Home / Categorie / La Grande Bellezza / Opportunità / Il Parco Archeologico dei Campi Flegrei dal trapassato remoto al futuro prossimo

Il Parco Archeologico dei Campi Flegrei dal trapassato remoto al futuro prossimo

Istituito nel 2016, il Parco Archeologico dei Campi Flegrei comprende i principali siti e monumenti archeologici del territorio flegreo, in provincia di Napoli, (Guarda mappa >>) che costituisce un contesto singolare per storia, natura, paesaggio, caratterizzato da un’attività vulcanica intensa e inesauribile che si manifesta in molteplici forme: bradisismo, vapori termali, sorgenti d’acqua, fumarole e un elevato numero di vulcani attivi.

Questo territorio ha avuto un ruolo centrale nella storia, dall’Antichità Classica sino a tempi recenti: nei Campi Flegrei sono ambientati alcuni dei più importanti miti antichi, la Gigantomachia, la Sibilla cumana, la porta degli Inferi nell’Averno, ed è teatro di avvenimenti storici di grande rilevanza. Qui sorge in età arcaica la prima colonia greca del Mediterraneo Occidentale, Cuma, e in età romana il più importante porto commerciale dell’Urbe, Puteoli, oltre alla fama ineguagliata di Baia, località prediletta per la villeggiatura della nobiltà romana e poi sede del palatium imperiale.

Questa atmosfera ricca di storia e di archeologia che emerge a ogni passo percorrendo i Campi Flegrei e si fonde con la natura e con lo splendido mare, ne fa un luogo davvero speciale, da custodire con la massima cura.

Questo il ruolo del Parco Archeologico dei Campi Flegrei: salvaguardare il patrimonio e contribuire alla valorizzazione dei tanti siti e monumenti che costellano il territorio, integrandoli in un unico grande parco diffuso.

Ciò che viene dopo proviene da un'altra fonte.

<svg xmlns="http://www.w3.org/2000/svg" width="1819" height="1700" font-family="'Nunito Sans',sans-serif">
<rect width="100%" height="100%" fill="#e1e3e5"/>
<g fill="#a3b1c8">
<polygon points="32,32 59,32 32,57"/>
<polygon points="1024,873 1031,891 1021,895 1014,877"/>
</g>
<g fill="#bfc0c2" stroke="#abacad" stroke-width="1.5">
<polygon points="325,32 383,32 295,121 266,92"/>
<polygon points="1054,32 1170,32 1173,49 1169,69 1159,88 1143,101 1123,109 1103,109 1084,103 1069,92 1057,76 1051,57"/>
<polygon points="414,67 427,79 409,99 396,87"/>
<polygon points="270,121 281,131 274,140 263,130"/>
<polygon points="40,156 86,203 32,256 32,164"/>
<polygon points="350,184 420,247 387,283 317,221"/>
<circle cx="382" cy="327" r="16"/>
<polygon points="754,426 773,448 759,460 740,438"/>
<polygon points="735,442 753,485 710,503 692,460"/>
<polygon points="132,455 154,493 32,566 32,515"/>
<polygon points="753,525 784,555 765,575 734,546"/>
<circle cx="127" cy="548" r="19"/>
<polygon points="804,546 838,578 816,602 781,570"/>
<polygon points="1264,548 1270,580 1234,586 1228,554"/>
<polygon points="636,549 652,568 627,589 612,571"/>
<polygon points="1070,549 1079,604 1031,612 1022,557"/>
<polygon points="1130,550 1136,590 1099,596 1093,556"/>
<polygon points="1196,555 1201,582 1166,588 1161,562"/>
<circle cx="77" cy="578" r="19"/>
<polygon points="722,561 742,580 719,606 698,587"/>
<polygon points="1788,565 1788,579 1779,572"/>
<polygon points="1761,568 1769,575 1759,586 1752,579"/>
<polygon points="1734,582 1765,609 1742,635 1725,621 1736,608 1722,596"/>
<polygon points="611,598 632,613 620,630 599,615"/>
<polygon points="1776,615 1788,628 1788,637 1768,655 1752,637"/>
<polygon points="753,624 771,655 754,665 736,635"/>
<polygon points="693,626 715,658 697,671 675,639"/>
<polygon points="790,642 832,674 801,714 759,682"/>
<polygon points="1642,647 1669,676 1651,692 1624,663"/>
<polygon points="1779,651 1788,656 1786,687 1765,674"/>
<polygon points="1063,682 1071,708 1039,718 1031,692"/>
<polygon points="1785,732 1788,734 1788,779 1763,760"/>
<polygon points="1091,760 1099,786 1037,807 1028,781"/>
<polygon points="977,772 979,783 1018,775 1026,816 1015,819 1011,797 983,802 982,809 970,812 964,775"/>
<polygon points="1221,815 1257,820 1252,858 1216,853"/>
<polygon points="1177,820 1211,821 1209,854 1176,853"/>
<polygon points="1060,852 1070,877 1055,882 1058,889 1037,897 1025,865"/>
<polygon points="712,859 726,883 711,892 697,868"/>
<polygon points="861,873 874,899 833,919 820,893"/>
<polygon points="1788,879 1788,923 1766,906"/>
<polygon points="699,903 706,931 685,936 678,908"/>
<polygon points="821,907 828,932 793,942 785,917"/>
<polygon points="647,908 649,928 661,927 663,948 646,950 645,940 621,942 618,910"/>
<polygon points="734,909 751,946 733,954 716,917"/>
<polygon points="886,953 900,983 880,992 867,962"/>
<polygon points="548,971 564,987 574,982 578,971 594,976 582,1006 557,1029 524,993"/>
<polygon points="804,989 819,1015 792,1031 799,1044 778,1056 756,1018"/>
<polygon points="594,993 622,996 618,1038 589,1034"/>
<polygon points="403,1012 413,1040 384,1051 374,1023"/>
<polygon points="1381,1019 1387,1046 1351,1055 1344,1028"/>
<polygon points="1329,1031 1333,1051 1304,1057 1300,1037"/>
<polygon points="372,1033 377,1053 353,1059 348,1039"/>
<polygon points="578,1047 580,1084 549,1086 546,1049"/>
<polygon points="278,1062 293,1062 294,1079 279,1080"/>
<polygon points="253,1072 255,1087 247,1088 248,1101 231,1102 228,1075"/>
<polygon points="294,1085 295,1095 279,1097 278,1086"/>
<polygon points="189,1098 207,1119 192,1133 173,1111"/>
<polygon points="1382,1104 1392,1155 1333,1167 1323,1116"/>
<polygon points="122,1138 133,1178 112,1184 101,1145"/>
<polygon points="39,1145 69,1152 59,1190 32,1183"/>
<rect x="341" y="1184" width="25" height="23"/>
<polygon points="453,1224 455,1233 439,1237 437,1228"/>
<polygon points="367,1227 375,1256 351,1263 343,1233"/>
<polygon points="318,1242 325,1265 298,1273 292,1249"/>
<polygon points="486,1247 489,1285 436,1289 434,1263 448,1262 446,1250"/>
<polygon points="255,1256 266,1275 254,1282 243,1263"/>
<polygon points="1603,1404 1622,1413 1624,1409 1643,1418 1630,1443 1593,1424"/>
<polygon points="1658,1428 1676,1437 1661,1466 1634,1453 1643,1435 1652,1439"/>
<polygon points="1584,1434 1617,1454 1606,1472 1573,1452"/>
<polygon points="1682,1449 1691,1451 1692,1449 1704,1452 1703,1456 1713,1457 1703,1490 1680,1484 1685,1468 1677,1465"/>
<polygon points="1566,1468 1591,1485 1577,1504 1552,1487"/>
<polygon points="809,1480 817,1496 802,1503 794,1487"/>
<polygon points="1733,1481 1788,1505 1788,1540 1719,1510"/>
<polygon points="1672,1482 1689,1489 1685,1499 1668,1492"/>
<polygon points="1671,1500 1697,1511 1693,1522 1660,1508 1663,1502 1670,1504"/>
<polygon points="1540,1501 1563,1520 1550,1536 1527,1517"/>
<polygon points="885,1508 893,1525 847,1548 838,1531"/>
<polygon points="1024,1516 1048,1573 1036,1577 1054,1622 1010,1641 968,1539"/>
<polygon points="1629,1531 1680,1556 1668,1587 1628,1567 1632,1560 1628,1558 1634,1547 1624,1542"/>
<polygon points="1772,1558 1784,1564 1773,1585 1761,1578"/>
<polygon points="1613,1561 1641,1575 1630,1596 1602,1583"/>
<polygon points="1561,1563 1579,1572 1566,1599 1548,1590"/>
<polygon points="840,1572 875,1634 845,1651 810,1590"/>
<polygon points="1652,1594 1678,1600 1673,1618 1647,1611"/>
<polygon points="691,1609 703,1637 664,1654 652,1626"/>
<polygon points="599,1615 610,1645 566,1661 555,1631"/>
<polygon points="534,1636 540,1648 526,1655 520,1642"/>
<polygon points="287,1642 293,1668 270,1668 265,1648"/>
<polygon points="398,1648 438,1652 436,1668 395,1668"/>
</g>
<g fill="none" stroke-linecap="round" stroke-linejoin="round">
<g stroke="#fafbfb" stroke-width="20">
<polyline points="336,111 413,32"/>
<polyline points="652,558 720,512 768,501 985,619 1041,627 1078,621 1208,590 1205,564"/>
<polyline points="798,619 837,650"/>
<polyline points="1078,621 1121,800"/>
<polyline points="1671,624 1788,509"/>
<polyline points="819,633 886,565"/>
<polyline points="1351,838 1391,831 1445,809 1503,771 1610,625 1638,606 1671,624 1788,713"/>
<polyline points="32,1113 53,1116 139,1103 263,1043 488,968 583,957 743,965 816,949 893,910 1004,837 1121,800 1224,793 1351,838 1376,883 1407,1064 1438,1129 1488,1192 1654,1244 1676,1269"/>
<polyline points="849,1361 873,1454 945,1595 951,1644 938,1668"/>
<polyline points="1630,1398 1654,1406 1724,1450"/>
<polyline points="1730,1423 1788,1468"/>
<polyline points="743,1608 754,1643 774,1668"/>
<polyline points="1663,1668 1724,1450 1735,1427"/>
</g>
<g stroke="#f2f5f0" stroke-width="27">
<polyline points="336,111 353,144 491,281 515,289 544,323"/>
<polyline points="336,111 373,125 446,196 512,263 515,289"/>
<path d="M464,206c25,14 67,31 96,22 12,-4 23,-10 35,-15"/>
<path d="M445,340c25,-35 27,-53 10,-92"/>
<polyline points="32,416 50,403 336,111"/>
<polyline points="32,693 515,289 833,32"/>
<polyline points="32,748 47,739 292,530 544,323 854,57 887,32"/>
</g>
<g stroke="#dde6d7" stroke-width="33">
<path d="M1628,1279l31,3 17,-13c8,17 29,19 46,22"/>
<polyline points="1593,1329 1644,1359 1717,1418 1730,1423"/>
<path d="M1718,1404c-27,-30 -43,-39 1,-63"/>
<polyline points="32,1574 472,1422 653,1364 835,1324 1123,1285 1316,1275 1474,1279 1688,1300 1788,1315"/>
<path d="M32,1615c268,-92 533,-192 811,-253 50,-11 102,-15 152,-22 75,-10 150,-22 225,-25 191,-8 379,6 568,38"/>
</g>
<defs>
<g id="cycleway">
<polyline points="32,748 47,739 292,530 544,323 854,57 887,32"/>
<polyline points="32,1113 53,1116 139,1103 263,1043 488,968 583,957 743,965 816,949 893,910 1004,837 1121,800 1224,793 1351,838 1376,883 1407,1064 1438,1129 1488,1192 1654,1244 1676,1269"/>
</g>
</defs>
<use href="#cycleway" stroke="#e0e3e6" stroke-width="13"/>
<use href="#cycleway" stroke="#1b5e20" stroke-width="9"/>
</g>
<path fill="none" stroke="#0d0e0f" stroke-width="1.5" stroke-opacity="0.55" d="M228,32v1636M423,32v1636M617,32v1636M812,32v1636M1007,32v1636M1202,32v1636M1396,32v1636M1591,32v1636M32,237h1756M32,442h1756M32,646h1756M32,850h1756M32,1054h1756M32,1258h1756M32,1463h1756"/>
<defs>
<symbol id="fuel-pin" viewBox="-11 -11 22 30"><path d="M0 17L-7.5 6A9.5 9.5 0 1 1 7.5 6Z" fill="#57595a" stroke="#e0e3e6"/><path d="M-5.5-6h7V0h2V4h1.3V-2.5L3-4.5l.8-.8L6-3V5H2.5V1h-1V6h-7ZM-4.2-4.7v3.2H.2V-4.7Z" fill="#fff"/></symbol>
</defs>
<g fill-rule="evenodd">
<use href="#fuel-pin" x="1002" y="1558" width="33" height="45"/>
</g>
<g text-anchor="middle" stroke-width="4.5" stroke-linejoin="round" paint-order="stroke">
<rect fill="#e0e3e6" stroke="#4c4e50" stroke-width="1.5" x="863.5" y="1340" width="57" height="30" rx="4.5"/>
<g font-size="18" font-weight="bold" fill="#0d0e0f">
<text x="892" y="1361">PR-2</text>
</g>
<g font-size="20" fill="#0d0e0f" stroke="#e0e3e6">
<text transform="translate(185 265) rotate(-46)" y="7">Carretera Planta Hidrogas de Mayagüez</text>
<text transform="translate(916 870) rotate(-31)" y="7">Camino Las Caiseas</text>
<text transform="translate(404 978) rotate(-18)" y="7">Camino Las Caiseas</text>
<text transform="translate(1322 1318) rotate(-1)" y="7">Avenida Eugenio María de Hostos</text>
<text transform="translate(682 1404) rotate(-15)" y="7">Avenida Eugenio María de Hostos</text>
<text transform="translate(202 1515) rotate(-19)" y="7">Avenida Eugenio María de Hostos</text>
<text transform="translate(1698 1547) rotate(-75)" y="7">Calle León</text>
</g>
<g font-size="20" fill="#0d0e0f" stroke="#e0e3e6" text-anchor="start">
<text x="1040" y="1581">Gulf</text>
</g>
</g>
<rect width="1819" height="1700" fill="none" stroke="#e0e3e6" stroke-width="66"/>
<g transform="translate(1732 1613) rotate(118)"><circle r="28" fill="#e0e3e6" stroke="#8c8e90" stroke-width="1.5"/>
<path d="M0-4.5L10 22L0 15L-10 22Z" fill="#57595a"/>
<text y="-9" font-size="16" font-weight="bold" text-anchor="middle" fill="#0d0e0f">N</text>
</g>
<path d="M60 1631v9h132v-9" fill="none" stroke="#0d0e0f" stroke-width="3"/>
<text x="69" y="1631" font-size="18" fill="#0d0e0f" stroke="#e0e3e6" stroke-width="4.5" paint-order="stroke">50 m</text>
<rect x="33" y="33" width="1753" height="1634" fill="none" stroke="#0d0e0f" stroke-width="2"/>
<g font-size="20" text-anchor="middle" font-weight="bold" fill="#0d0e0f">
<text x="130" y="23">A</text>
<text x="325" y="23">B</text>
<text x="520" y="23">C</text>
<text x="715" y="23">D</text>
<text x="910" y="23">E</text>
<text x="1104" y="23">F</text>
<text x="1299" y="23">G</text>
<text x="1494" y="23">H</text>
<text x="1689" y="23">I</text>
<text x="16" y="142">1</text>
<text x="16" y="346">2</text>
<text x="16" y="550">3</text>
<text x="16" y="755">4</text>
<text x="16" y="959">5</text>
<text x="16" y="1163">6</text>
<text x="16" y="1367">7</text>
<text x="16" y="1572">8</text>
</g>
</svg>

 I 25 siti assegnati al Parco Archeologico dei Campi Flegrei (grazie al DM del 9 aprile 2016) sono:

  • Anfiteatro di Cuma — Bacoli (Napoli)
  • Anfiteatro di Liternum — Giugliano in Campania (Napoli)
  • Anfiteatro Flavio, Puteoli – Pozzuoli (Napoli)
  • Cento Camerelle, Bauli – Bacoli (Napoli)
  • Grotta della Dragonara, Misenum – Bacoli (Napoli)
  • Grotta di Cocceio – Pozzuoli (Napoli)
  • Ipogei del Fondo Caiazzo, settore della necropoli di Puteoli – Pozzuoli (Napoli)
  • Museo Archeologico dei Campi Flegrei nel Castello di Baia – Bacoli (Napoli)
  • Necropoli c.d. di San Vito, settore della necropoli di Puteoli – Pozzuoli (Napoli)
  • Necropoli di Cappella, Misenum – Monte di Procida (Napoli)
  • Necropoli di Via Celle, settore della necropoli di Puteoli – Pozzuoli (Napoli)
  • Parco Archeologico delle Terme di Baia – Bacoli (Napoli)
  • Parco Archeologico di Cuma – Pozzuoli (Napoli)
  • Parco Archeologico di Liternum – Giugliano in Campania (Napoli)
  • Parco Archeologico Sommerso di Baia – Bacoli (Napoli)
  • Parco Monumentale di Baia – Bacoli (Napoli)
  • Piscina Mirabilis, Misenum – Bacoli (Napoli)
  • Sacello degli Augustali, Misenum – Bacoli (Napoli)
  • Stadio di Antonino Pio, Puteoli – Pozzuoli (Napoli)
  • Teatro Romano, Misenum – Bacoli (Napoli)
  • Tempio c.d. di Diana, Baia – Bacoli (Napoli)
  • Tempio c.d. di Venere, Baia – Bacoli (Napoli)
  • Tempio c.d. di Apollo, lago d’Averno – Pozzuoli (Napoli)
  • Tempio c.d. di Serapide, Puteoli – Pozzuoli (Napoli)
  • Tomba c.d. di Agrippina, Bauli – Bacoli (Napoli)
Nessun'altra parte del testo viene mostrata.